A prison warden in Finland tells Leila (Kaarina Hazard), a woman who has served 12 years of a life sentence for murder, that she has been pardoned. He suggests that she take a job as a personal assistant to Father Jacob (Heikki Nousiainen) in a nearby rural parsonage. The work will be easy and there is a comfortable room there for her. Reluctantly Leila accepts the position and discovers that her new employer is blind. He graciously welcomes her but she is very chilly toward him and immediately lets him know that she doesn't do housework.

Each day, the mail man arrives with letters to Father Jacob asking for his prayers or wise counsel. The minister asks himself what is burdening these people today. Leila's job is to assist him by reading the letters and then copying down his replies, which sometimes include appropriate passages from the Bible. Although Father Jacob is a sweet and caring man, this hardened murderer treats him shabbily by throwing some of the letters away and by steadfastly refusing to see the value in his unusual ministry. To make matters worse, she has a rough encounter with the mail man and, for a while, he is too scared to deliver the letters. This sends Father Jacob into a dark night of the soul where he wonders if God is testing him — is he to let go of this ministry?

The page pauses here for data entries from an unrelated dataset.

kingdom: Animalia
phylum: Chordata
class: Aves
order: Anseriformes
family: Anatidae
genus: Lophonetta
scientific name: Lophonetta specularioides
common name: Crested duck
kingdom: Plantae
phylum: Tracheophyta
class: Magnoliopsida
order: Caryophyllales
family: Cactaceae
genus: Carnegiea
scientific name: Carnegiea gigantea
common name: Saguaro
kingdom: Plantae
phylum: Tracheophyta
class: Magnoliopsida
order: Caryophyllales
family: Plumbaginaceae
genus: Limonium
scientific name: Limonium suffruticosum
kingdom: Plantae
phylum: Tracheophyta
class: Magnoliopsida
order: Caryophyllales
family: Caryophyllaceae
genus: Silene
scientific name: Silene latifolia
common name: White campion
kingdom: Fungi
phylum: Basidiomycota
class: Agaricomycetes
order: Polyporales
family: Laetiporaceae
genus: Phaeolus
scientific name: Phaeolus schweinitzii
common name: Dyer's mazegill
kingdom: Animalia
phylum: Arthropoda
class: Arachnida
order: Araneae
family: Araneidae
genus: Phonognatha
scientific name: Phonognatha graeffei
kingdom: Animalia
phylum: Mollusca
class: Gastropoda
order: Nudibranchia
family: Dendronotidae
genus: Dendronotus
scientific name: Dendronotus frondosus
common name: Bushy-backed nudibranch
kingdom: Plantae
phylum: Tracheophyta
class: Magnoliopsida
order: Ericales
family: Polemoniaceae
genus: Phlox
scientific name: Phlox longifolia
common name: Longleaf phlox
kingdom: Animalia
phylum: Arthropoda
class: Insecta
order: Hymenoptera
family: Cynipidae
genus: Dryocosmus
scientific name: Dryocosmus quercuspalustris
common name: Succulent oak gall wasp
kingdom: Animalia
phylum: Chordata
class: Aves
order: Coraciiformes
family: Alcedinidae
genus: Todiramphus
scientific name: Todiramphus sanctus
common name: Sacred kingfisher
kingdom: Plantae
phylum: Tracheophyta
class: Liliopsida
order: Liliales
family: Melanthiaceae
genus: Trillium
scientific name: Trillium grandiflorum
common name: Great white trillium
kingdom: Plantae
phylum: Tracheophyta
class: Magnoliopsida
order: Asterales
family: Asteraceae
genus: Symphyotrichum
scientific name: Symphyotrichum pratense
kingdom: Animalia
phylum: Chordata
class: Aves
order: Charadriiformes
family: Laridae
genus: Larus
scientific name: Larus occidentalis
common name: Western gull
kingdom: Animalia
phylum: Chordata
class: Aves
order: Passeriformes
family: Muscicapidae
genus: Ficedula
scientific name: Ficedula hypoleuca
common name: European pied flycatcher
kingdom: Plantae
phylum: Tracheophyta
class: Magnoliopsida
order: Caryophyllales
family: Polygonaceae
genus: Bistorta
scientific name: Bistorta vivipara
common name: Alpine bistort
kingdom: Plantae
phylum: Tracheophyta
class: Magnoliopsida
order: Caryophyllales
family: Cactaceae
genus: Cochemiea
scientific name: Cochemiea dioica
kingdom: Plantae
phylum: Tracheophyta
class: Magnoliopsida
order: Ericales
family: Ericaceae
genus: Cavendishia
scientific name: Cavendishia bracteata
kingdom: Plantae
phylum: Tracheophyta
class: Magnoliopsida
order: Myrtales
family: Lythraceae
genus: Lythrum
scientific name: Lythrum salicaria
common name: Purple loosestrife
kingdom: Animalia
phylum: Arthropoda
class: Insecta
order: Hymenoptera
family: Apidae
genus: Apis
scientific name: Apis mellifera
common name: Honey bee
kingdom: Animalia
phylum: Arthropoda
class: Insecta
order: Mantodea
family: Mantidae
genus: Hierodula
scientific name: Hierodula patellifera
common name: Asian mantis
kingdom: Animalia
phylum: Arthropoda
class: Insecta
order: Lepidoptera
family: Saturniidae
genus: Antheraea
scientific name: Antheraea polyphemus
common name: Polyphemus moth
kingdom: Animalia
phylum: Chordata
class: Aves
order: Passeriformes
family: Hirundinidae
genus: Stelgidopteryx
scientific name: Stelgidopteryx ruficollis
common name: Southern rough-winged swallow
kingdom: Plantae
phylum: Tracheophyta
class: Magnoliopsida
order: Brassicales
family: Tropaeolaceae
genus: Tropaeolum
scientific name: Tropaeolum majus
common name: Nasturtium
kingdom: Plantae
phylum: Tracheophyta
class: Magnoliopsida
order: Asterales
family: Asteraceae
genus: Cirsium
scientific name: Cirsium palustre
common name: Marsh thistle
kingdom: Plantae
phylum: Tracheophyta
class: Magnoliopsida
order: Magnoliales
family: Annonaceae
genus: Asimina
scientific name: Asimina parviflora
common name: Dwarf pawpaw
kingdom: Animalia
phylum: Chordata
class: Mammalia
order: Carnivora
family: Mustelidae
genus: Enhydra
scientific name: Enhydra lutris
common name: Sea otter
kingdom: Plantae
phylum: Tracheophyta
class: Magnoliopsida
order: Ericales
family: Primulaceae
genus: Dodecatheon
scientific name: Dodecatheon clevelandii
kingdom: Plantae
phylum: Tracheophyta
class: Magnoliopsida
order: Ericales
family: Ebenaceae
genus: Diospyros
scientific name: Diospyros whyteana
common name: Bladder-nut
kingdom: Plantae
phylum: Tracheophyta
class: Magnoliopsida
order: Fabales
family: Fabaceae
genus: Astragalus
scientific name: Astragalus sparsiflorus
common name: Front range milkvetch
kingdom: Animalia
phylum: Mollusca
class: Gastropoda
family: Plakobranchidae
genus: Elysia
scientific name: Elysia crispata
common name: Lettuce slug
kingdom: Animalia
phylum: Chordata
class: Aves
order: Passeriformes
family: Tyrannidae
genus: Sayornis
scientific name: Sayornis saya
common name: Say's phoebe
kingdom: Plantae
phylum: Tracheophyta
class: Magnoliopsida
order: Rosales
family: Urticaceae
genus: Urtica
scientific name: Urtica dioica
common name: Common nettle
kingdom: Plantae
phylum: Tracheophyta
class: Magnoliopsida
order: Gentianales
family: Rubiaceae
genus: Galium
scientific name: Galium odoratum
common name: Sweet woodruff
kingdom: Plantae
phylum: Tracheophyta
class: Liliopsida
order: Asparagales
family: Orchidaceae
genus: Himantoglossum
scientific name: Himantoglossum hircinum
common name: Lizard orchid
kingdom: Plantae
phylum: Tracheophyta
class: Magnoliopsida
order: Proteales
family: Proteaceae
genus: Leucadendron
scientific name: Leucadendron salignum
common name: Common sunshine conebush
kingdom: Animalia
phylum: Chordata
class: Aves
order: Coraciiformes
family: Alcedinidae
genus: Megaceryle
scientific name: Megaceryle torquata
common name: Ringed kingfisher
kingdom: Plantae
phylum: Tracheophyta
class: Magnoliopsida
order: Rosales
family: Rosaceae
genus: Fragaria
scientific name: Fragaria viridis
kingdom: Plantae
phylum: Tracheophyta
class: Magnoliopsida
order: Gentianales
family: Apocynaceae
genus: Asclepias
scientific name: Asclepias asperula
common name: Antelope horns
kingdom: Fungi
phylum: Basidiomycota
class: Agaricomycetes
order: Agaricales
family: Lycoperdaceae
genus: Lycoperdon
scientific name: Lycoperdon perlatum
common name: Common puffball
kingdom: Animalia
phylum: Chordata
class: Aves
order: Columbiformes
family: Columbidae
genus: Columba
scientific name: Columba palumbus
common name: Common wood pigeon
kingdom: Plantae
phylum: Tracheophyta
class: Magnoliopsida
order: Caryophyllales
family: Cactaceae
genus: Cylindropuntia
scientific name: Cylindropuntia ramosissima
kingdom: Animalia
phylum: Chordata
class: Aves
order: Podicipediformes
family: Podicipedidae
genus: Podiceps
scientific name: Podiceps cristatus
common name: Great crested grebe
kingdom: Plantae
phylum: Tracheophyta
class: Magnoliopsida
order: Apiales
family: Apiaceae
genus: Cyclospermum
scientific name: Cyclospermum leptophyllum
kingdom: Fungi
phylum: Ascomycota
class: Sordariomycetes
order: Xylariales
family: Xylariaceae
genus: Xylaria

Lost and lonely, the minister has Leila take him to church for a wedding ceremony, but no one shows up. This mistake plunges Father Jacob deeper into despair. Who needs an old blind priest anymore, he asks himself. Yet God's grace is there for him in the Eucharist.

Co-writer and director Klaus Härö has made a lean and intensely focused drama about loneliness, faith, the dark night of the soul, and the redemptive power of love. Unlike so many other movies about clergy, this one honors the caring service ministry of Father Jacob and the genuine love he has for intercessory prayer. Spiritual writer Douglas V. Steere sees this kind of prayer as "the most intensely social act of which the human being is capable." It is ironic that although Father Jacob's blindness has isolated him from others, he has found a meaningful way to connect with the people. The surprising finale to Letters to Father Jacob is an inspiring tribute to love and forgiveness as the linchpins of ministry and the essence of the Christian faith. This frail and vulnerable minister doesn't just quote St. Paul's paean to love in I Corinthians 13, he actually incarnates it.